▶ _Your objective_
Determine the number of lines in these entries that hold the word "subsubsection". Give the number and nothing more.

▶ _Given information_
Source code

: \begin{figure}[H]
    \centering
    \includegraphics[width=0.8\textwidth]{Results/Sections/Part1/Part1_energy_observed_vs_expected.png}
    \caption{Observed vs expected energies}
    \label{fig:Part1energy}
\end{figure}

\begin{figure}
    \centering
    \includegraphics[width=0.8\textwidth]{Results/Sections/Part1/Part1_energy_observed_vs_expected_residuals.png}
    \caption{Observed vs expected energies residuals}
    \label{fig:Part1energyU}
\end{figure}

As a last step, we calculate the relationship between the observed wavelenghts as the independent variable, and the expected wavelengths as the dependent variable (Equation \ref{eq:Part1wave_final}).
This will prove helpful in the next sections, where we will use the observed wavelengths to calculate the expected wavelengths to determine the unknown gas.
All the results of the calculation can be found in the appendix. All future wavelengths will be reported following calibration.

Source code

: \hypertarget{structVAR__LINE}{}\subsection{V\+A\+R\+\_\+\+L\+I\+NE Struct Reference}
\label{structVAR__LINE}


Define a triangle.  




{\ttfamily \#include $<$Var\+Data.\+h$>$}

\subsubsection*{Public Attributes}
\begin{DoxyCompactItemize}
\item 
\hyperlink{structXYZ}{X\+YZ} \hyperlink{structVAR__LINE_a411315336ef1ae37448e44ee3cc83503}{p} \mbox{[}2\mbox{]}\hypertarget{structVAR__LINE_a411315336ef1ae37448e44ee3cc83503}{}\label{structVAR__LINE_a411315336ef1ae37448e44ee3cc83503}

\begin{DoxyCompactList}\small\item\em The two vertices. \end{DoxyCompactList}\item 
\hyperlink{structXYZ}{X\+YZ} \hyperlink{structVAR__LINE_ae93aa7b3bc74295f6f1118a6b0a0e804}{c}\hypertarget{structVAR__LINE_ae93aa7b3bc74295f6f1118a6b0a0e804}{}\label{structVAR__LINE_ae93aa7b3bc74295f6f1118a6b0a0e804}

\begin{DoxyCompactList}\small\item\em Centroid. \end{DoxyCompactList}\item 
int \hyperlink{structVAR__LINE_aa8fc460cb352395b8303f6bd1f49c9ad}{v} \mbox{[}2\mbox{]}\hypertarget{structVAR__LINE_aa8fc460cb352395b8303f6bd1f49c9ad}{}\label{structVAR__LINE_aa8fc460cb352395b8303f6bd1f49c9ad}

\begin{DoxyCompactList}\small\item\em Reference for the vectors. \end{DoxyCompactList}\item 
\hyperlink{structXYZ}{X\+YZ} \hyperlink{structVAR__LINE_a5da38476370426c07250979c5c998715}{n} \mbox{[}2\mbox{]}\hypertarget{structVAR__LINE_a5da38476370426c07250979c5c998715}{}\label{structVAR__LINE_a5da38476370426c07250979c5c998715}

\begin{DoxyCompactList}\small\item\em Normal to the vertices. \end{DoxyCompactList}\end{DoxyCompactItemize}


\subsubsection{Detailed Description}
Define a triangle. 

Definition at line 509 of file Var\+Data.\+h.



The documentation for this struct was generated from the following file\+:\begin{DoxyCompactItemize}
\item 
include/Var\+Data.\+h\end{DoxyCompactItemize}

▶ _Your solution_
2